Developing a new version of the vaccine would probably face significant regulatory hurdle, and thus take time.

According to Pfizer, it should take 100 days. If they would have started that when it become clear that Delta will be soon the prevailing variant, we would have had access to the updated vaccine for a few months.

There's an expectation for new variants to become dominant every few months.

The best prediction seems to be those new variants will be varients of what's currently the most common variant and thus a vaccine that's updated against delta will be nearer to new variants.

The vaccine industry is either way going to sell as many vaccines as it can produce for the foreseeable future.

That's an argument why the companies don't want to do it on their own but not one for the lack of political pressure on them. It would be one of the main things a politician like Biden could do to actually fight the pandemic if that would be a political priority.

  1. might be true, but about the other points:
  2. I'm not an immunologist, but if new variants develop from the last new dominant strain (i.e. a new dominant strain would evolve from delta as a start-off point), would that not still give a delta-specific vaccine an edge against future variants as compared to the original vaccines?
  3. This argument doesn't really track for me. The vaccine industry is not a monolith and normal market competition should provide plenty incentives to produce a better vaccine than your competitors. Not to mention that the researchers and executives there likely have other motives than pure profit as well.

Trying to push out a revision costs money and doesn't earn any expected money. And everyone knows this is so. Unofficial market collusion regularly manages to solve harder problems; you don't need explicit comms at all.

I'll grant that we'll hear some competitive "ours works better on variant X" marketing but a new even faster approval track would be needed if we really wanted rapid protein updates.

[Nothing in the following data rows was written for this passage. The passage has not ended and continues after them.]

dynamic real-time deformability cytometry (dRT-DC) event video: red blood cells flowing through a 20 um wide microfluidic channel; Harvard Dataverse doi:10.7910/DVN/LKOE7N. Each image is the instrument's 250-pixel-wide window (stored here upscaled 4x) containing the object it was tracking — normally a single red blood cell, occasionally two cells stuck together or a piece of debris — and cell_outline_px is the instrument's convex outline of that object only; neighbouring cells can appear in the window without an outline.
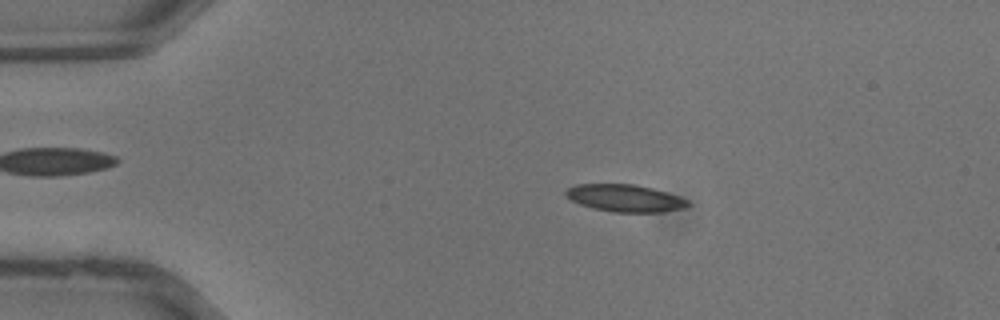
{"species": "common noctule bat (a hibernating species)", "species_latin": "Nyctalus noctula", "temperature_condition": "warm", "stored_images_in_passage": 36, "camera_frame_rate_fps": 3000, "um_per_image_px": 0.085, "animal": {"sex": "male", "body_mass_g": 13.3}, "frame": {"image": 1, "passage_image": 7, "time_ms": 2.0, "image_size_px": [1000, 320], "cell_outline_px": [[692, 204], [684, 208], [664, 212], [616, 212], [592, 208], [580, 204], [564, 196], [564, 192], [568, 188], [576, 184], [636, 184], [652, 188], [688, 200]], "centroid_in_image_um": [53.11, 16.84], "position_along_channel_um": 31.9, "area_um2": 19.36}}
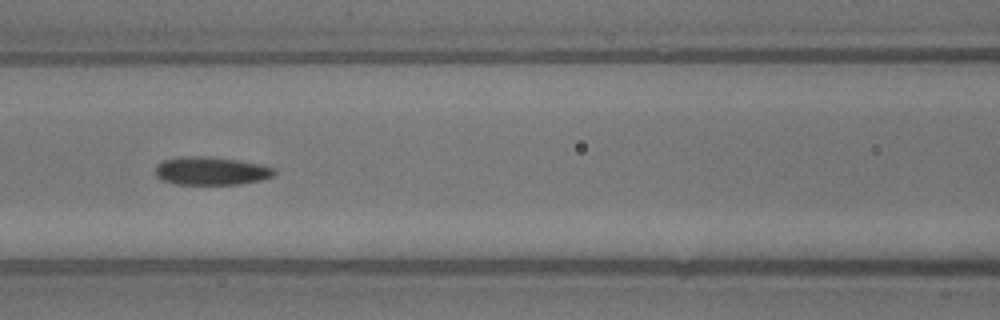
{"frame": {"image": 2, "passage_image": 16, "time_ms": 5.0, "image_size_px": [1000, 320], "cell_outline_px": [[276, 172], [272, 176], [260, 180], [240, 184], [172, 184], [160, 180], [156, 176], [156, 164], [164, 160], [180, 156], [208, 156], [240, 160], [260, 164], [276, 168]], "centroid_in_image_um": [17.92, 14.52], "position_along_channel_um": 148.7, "area_um2": 19.77}}
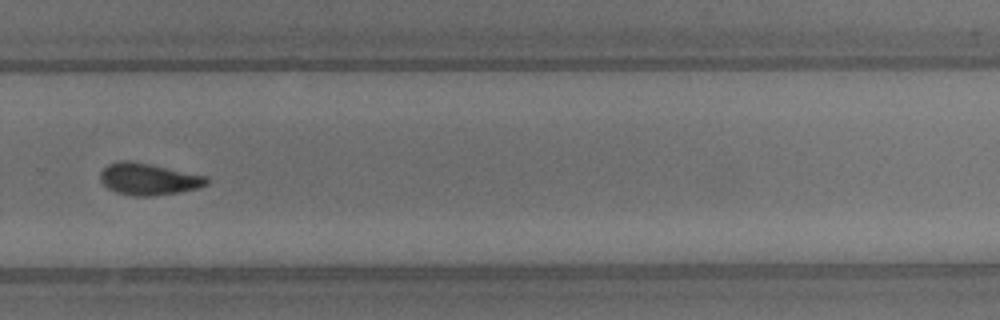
{"frame": {"image": 3, "passage_image": 25, "time_ms": 8.0, "image_size_px": [1000, 320], "cell_outline_px": [[208, 184], [196, 188], [176, 192], [152, 196], [136, 196], [116, 192], [108, 188], [100, 180], [100, 172], [108, 164], [120, 160], [132, 160], [152, 164], [208, 176]], "centroid_in_image_um": [12.61, 15.2], "position_along_channel_um": 317.2, "area_um2": 19.71}}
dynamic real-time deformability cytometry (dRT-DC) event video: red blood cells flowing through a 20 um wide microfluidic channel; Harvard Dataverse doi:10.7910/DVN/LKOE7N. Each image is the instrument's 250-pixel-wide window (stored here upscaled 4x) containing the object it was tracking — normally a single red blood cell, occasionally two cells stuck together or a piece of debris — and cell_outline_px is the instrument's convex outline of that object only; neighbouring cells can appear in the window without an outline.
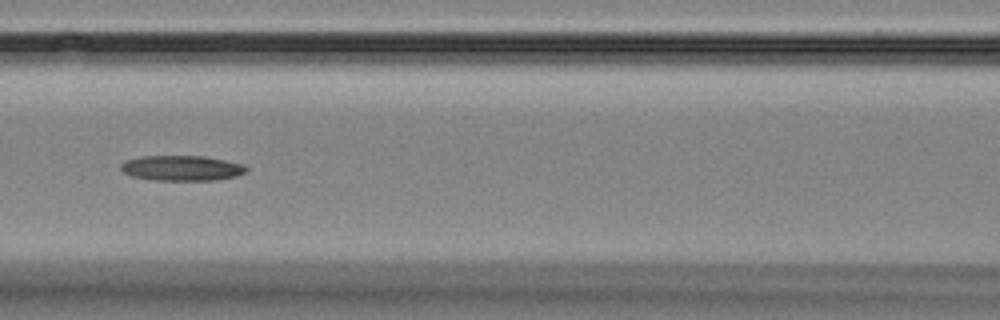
{"species": "Egyptian fruit bat (a non-hibernating species)", "species_latin": "Rousettus aegyptiacus", "temperature_condition": "room temperature", "stored_images_in_passage": 9, "camera_frame_rate_fps": 3000, "um_per_image_px": 0.085, "animal": {"sex": "female"}, "frame": {"image": 1, "passage_image": 7, "time_ms": 7.0, "image_size_px": [1000, 320], "cell_outline_px": [[248, 172], [236, 176], [216, 180], [152, 180], [132, 176], [124, 172], [120, 168], [120, 164], [124, 160], [140, 156], [204, 156], [244, 164], [248, 168]], "centroid_in_image_um": [15.45, 14.28], "position_along_channel_um": 151.1, "area_um2": 18.61}}
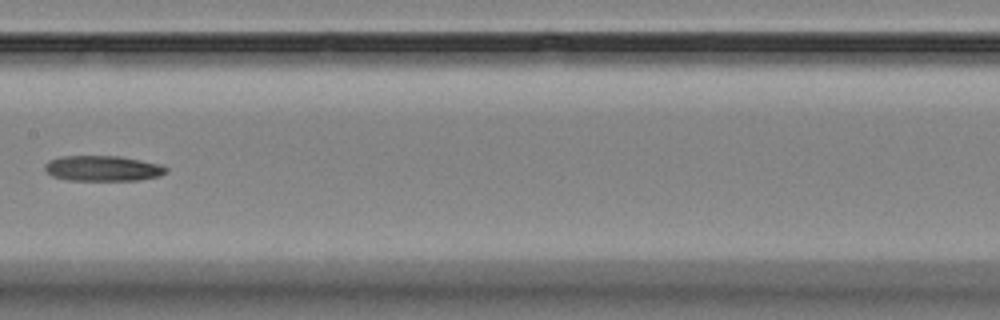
{"frame": {"image": 2, "passage_image": 8, "time_ms": 8.333, "image_size_px": [1000, 320], "cell_outline_px": [[168, 172], [160, 176], [140, 180], [68, 180], [52, 176], [44, 168], [44, 164], [48, 160], [60, 156], [120, 156], [160, 164], [168, 168]], "centroid_in_image_um": [8.74, 14.31], "position_along_channel_um": 198.7, "area_um2": 18.09}}
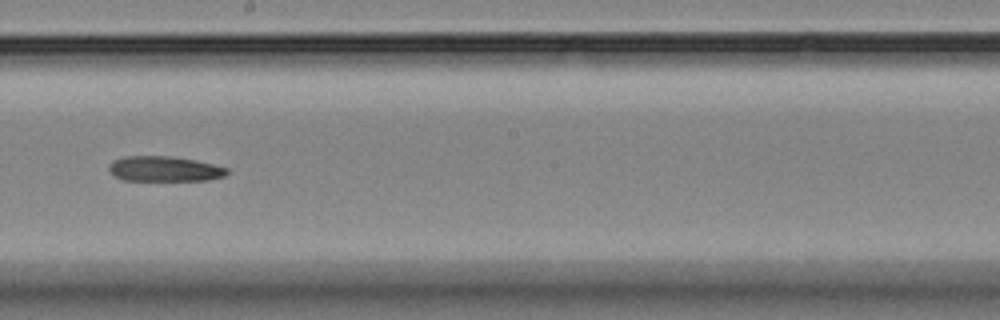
{"frame": {"image": 3, "passage_image": 9, "time_ms": 9.333, "image_size_px": [1000, 320], "cell_outline_px": [[228, 172], [224, 176], [208, 180], [124, 180], [108, 172], [108, 164], [112, 160], [124, 156], [172, 156], [196, 160], [228, 168]], "centroid_in_image_um": [13.93, 14.34], "position_along_channel_um": 234.3, "area_um2": 17.4}}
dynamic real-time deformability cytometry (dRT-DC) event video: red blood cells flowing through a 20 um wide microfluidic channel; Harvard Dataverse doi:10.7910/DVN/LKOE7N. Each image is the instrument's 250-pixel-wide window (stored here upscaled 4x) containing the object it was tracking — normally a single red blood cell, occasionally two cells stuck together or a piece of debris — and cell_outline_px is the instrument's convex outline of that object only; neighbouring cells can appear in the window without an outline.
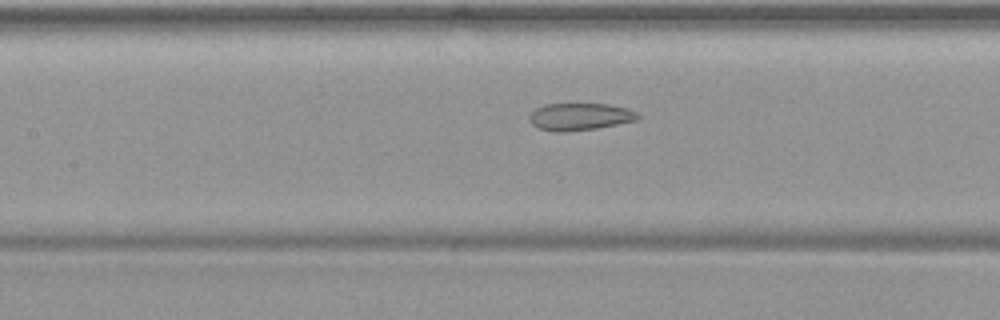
{"species": "common noctule bat (a hibernating species)", "species_latin": "Nyctalus noctula", "temperature_condition": "warm", "stored_images_in_passage": 45, "segment_of_instrument_passage": [2, 2], "camera_frame_rate_fps": 3000, "um_per_image_px": 0.085, "animal": {"sex": "female", "body_mass_g": 19.9}, "frame": {"image": 1, "passage_image": 23, "time_ms": 7.333, "image_size_px": [1000, 320], "cell_outline_px": [[640, 116], [636, 120], [596, 128], [564, 132], [556, 132], [540, 128], [532, 124], [528, 120], [528, 116], [536, 108], [544, 104], [608, 104], [628, 108], [636, 112]], "centroid_in_image_um": [49.26, 9.91], "position_along_channel_um": 158.1, "area_um2": 17.11}}
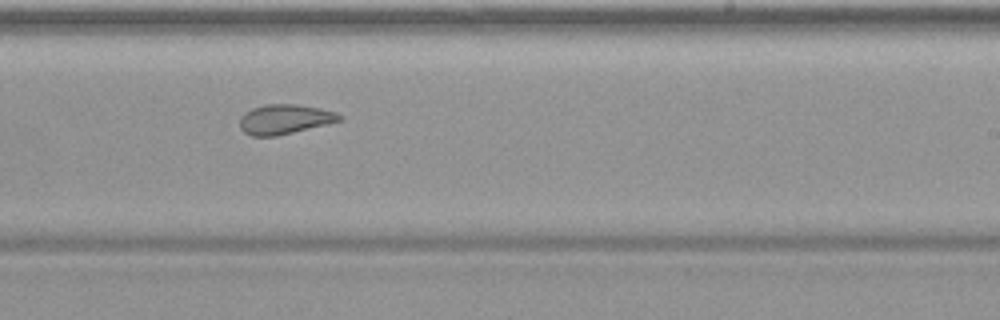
{"frame": {"image": 2, "passage_image": 31, "time_ms": 10.0, "image_size_px": [1000, 320], "cell_outline_px": [[344, 116], [340, 120], [276, 136], [252, 136], [244, 132], [240, 128], [240, 116], [244, 112], [252, 108], [264, 104], [296, 104], [320, 108], [336, 112]], "centroid_in_image_um": [24.15, 10.12], "position_along_channel_um": 264.9, "area_um2": 17.11}}
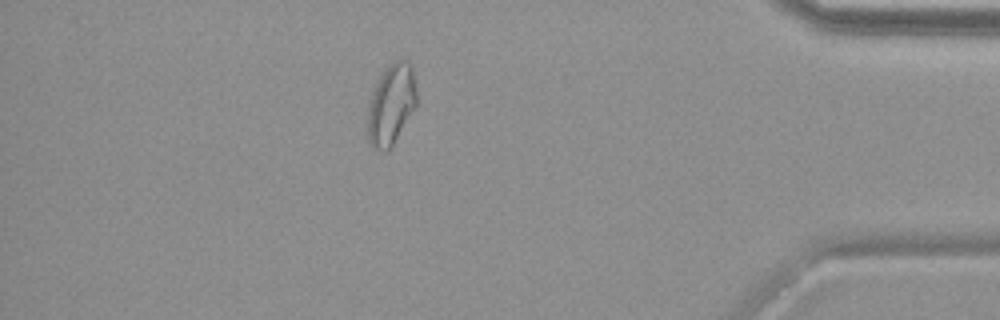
{"frame": {"image": 3, "passage_image": 44, "time_ms": 14.333, "image_size_px": [1000, 320], "cell_outline_px": [[416, 108], [388, 152], [384, 152], [372, 148], [368, 140], [368, 100], [376, 80], [388, 64], [396, 60], [404, 60], [412, 68], [416, 92]], "centroid_in_image_um": [33.22, 8.91], "position_along_channel_um": 402.0, "area_um2": 23.35}}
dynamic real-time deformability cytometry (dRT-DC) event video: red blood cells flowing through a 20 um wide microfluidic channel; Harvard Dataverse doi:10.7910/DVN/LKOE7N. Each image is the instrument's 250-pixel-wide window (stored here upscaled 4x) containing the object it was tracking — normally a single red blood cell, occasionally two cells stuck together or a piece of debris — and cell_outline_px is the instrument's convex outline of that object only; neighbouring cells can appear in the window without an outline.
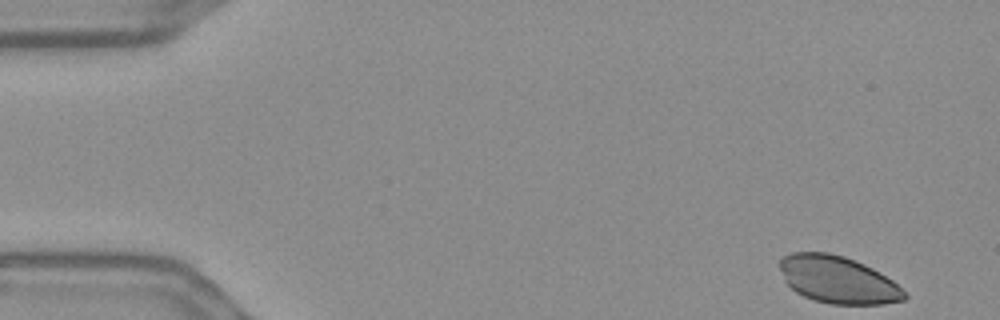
{"species": "Egyptian fruit bat (a non-hibernating species)", "species_latin": "Rousettus aegyptiacus", "temperature_condition": "warm", "stored_images_in_passage": 54, "camera_frame_rate_fps": 3000, "um_per_image_px": 0.085, "frame": {"image": 1, "passage_image": 1, "time_ms": 0.0, "image_size_px": [1000, 320], "cell_outline_px": [[908, 296], [904, 300], [884, 304], [828, 304], [804, 296], [796, 292], [784, 280], [780, 268], [780, 260], [784, 256], [792, 252], [828, 252], [844, 256], [864, 264], [872, 268], [892, 280]], "centroid_in_image_um": [71.21, 23.77], "position_along_channel_um": 13.8, "area_um2": 34.1}}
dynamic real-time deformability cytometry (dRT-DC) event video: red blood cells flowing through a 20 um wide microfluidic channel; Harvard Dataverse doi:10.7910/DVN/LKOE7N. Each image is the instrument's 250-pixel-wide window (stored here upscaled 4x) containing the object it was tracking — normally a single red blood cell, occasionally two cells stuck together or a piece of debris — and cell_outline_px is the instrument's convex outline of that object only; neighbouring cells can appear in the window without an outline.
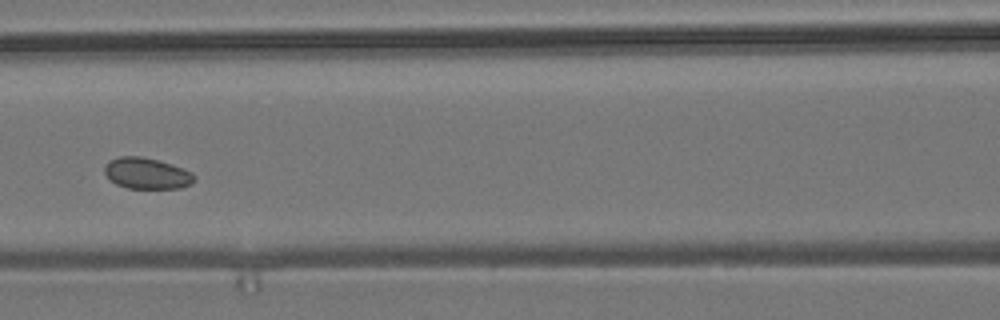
{"species": "common noctule bat (a hibernating species)", "species_latin": "Nyctalus noctula", "temperature_condition": "room temperature", "stored_images_in_passage": 9, "camera_frame_rate_fps": 3000, "um_per_image_px": 0.085, "animal": {"sex": "male", "body_mass_g": 19.2, "forearm_length_mm": 51.8}, "frame": {"image": 1, "passage_image": 6, "time_ms": 5.667, "image_size_px": [1000, 320], "cell_outline_px": [[196, 180], [192, 184], [180, 188], [128, 188], [116, 184], [104, 172], [104, 168], [108, 160], [120, 156], [140, 156], [160, 160], [184, 168], [192, 172], [196, 176]], "centroid_in_image_um": [12.52, 14.72], "position_along_channel_um": 154.1, "area_um2": 16.47}}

As evhub mentions, the antibodies you make given the first vaccine you're exposed to are what will get manufactured every time you see a similar-enough provocation. It may be impossible to switch the learned immune response without some specially designed "different enough" protein that's hoped to also be protective against the latest variant. I buy the 'original antigenic sin' concept - there has to be a reason we're not naturally immune to flu and corona-colds already after many previous encounters.